Below is a block of entries; repeat exactly the lines starting at the line that contains "box-sizing: border-box;" and ending at the line that contains "border-bottom: none;", both included.
(Beginning of Given data)
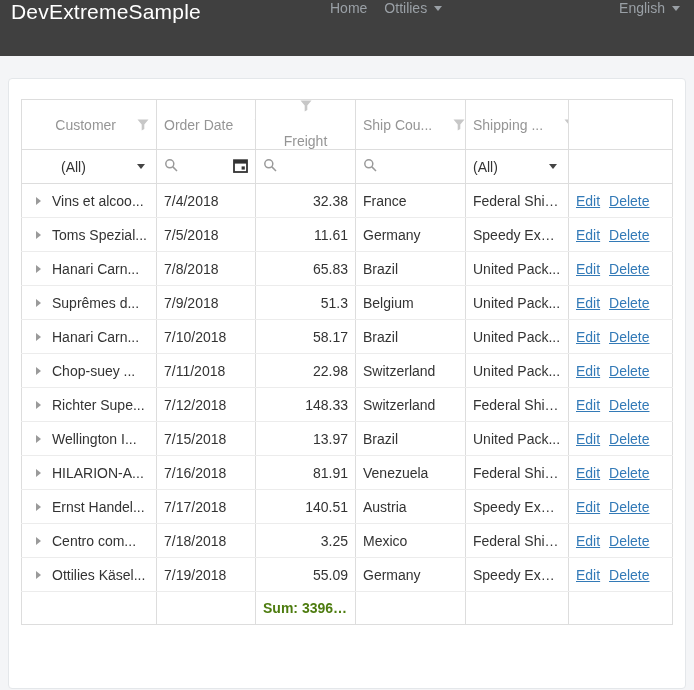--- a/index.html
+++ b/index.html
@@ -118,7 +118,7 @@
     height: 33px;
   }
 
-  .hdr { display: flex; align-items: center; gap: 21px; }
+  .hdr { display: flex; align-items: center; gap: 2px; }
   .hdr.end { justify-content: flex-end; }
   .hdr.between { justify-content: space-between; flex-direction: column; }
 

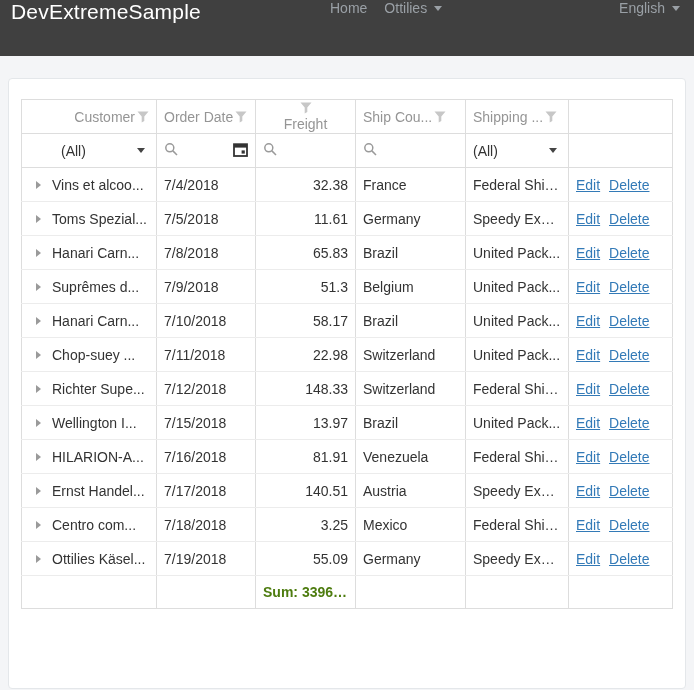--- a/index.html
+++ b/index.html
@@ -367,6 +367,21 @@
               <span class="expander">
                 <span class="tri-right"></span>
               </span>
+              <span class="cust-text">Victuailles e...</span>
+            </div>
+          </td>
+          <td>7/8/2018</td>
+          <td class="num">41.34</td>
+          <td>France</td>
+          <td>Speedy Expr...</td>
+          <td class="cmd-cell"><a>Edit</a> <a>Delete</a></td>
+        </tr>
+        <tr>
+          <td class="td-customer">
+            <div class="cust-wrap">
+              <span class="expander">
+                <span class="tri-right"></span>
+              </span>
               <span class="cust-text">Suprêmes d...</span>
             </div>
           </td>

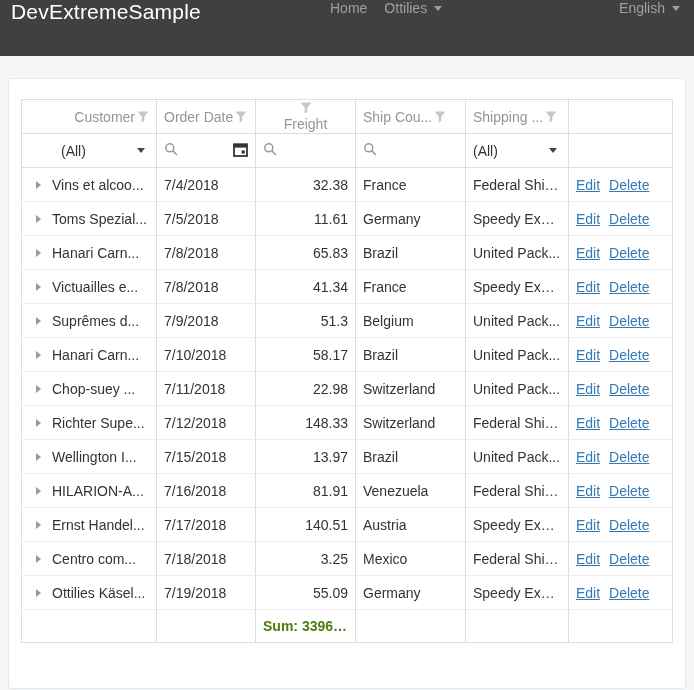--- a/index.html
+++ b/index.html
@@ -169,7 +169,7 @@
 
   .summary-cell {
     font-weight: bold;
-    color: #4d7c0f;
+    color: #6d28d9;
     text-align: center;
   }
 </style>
(End of Given data)
(Beginning of Given data)
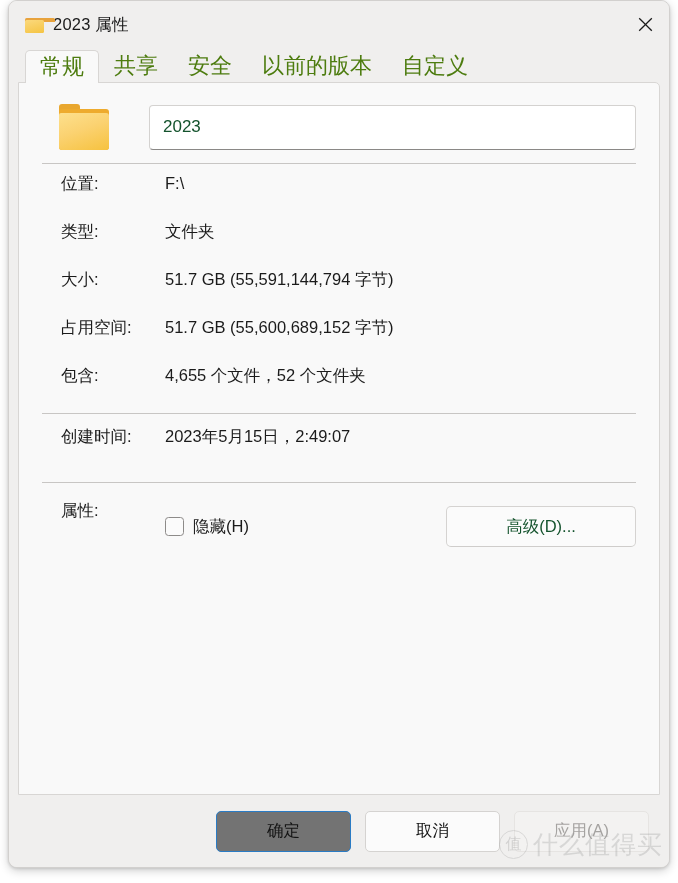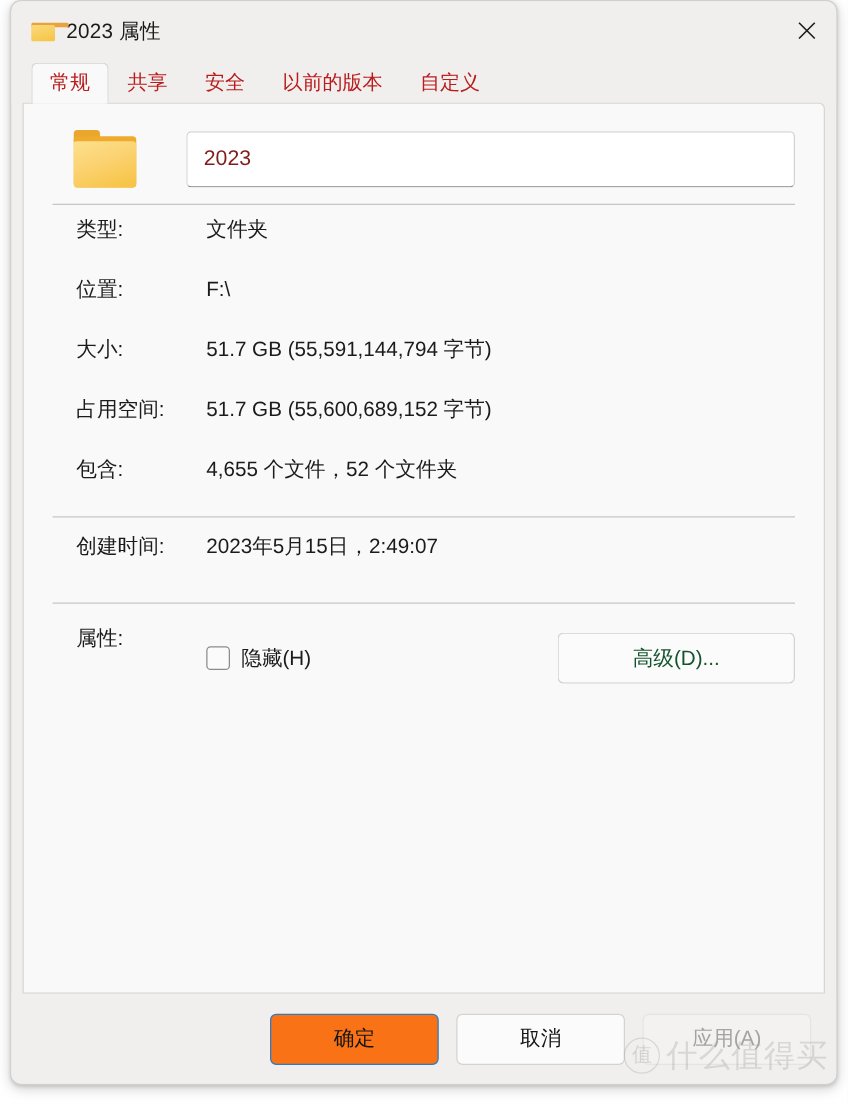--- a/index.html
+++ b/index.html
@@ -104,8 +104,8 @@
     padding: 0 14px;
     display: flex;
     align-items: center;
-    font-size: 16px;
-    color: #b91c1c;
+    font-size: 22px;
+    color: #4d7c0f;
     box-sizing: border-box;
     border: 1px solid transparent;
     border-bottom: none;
(End of Given data)
▸ Response to the exercise:
     box-sizing: border-box;
     border: 1px solid transparent;
     border-bottom: none;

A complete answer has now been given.